Saturday, 28 April 2012

2 Billion: "a little money"

Article at The Edge Malaysia "Ananda pares down stake in Bumi Armada"

Tycoon Ananda Krishnan and his bumiputra partners will sell roughly 15% of offshore services provider Bumi Armada Bhd in private placements to local and foreign institutional investors in a deal that will raise close to RM 2 billion.

Financial executives involved in the placement told The Edge Financial Daily that the sale of roughly 440 million shares in Bumi Armada would cut the joint holdings of Ananda and his bumiputra partners to 55% in the company. 

"It [the deal] will widen our shareholder base and raise a little money" said one financial executive.

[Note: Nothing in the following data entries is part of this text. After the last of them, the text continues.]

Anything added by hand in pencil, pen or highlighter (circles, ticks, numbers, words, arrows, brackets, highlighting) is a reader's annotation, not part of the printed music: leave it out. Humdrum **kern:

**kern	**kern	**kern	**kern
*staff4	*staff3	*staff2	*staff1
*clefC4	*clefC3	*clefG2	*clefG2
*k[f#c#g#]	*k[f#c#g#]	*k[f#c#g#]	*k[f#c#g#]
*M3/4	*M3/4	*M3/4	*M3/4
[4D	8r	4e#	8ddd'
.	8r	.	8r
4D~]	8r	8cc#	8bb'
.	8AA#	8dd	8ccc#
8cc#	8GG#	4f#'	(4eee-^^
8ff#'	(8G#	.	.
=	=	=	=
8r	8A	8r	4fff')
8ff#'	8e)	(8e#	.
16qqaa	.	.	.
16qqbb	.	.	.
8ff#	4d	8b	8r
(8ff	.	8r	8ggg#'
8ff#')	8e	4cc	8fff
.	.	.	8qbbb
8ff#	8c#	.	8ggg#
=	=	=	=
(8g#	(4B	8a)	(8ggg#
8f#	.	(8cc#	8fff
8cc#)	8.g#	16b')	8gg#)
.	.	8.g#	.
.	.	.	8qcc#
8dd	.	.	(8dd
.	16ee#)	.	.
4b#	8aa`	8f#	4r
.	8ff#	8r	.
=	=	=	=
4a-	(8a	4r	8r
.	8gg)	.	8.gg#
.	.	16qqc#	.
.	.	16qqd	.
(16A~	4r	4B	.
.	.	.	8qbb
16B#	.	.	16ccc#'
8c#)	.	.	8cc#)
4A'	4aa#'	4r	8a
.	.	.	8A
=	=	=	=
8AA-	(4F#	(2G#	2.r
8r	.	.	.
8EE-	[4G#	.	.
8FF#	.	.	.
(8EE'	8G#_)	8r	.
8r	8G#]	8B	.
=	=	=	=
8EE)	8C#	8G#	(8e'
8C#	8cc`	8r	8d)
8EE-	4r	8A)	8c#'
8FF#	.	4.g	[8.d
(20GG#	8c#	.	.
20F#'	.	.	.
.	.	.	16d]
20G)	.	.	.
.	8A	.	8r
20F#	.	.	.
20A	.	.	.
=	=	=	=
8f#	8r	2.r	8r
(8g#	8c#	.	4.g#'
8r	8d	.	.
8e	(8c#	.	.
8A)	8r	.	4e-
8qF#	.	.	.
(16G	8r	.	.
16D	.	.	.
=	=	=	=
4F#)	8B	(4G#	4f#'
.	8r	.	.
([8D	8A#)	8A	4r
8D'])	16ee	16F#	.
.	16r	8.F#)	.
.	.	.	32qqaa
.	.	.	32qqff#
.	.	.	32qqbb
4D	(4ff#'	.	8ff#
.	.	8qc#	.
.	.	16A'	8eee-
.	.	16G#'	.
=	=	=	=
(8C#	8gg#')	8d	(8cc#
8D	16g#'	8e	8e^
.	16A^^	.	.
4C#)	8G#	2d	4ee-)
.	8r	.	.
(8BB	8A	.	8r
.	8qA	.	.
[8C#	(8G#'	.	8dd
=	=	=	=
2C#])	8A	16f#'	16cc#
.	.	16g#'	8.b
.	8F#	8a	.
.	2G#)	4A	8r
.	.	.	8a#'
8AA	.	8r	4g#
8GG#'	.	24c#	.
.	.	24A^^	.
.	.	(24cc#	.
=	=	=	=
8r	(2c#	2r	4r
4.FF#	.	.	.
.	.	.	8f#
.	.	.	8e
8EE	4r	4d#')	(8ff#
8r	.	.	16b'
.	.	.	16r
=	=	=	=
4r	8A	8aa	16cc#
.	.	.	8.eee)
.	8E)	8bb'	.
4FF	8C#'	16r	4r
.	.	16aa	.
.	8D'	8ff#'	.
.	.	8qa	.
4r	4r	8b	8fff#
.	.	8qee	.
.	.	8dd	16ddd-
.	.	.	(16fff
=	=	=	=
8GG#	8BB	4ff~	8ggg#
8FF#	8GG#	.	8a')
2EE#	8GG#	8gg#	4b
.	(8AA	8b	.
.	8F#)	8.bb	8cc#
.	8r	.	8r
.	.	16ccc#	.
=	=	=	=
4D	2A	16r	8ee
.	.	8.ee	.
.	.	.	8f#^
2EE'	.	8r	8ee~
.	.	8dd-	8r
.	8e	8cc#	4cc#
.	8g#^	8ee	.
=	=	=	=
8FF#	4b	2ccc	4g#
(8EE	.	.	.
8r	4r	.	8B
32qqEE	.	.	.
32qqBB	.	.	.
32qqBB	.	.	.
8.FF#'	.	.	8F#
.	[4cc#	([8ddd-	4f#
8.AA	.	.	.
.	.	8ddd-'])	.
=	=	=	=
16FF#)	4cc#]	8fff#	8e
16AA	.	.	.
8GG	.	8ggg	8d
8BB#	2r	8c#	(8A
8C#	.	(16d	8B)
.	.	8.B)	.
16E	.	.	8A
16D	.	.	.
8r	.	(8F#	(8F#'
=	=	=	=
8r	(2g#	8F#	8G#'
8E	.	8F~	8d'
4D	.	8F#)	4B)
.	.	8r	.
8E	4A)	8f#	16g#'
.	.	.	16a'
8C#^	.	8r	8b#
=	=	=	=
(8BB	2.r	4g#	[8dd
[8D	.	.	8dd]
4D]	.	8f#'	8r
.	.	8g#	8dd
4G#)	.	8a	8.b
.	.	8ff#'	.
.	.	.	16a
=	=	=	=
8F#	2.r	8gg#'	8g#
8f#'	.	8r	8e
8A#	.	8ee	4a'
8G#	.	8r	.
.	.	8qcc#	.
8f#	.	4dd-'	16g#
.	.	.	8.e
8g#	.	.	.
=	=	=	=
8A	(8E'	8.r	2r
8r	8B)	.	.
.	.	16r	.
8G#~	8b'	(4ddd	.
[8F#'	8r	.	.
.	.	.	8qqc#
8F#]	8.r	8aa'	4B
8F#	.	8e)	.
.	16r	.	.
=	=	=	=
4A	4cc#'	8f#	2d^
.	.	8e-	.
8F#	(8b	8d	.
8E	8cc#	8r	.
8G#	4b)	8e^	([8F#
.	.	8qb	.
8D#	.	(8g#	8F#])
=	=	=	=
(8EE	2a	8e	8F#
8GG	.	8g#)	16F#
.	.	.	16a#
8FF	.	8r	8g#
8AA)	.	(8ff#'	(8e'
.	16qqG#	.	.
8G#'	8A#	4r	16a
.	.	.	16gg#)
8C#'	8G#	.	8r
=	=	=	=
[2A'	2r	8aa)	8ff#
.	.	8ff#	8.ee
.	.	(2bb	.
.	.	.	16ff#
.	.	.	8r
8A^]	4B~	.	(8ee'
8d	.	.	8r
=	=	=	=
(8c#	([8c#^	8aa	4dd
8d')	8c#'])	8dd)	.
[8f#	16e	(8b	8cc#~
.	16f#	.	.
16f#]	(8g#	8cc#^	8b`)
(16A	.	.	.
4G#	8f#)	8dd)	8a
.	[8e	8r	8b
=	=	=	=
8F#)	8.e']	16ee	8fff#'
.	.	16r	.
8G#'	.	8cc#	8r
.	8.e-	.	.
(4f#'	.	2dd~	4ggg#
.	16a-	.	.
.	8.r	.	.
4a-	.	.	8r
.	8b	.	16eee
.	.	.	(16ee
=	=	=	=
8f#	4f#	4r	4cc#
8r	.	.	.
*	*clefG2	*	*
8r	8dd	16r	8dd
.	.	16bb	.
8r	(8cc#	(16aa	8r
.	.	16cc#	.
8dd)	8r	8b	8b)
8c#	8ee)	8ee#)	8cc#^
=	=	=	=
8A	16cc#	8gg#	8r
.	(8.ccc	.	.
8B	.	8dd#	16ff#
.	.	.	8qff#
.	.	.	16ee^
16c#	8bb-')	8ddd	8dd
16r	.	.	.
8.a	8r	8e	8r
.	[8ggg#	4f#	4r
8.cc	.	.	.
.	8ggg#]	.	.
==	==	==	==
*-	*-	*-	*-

I have written before about Bumi Armada, where minority investors were forced out under the (in Malaysia infamous) "delisting and compulsory acquisition threat". The total amount of money that minority investors missed out on is a staggering RM 2.5 billion.

When the company was delisted in 2003, the full 100% of the company was deemed to be worth only RM 440 million, which was regarded "fair and reasonable" by the "independent" adviser.

To call these unbelievable large amounts of money "a little money" is simply an insult to the (tens of) thousands of investors (who invested either directly or indirectly through unit trusts and the like) in Bumi Armada, who were forced out in the past.

To give an idea about the size, below is how RM 1 Billion looks like, with each note being worth RM 100.

Is it any wonder that Malaysia scores so badly in the GINI-coefficient, measuring the inequality in family income in a country?

I have fought the unfairness of the General Offer of Bumi Armada by filing a complaint to the Securities Commission. I attached a detailed list of the many shortcomings in the brochure. After three years I finally received an answer from Bursa Malaysia, one single line of text, nothing was wrong, not a single explanation whatsoever offered on the many issues that I had raised.

When Bumi Armada relisted in 2011, it left out in the brochure all the information about the low offer price and the delisting threat in 2003.

Both the Securities Commission and Bursa Malaysia have lately expressed their surprise about the low participation by retail investors in the local sharemarket. I don't think they should be surprised at all, they bare a lot of the responsibility for that.

1 comment:

  1. So many cases of insider trading in Bursa, where high activity usually precedes major announcement. Why no investigation? In US or HK ... many ppl would go to jail or fined already ... Bursa is a failure.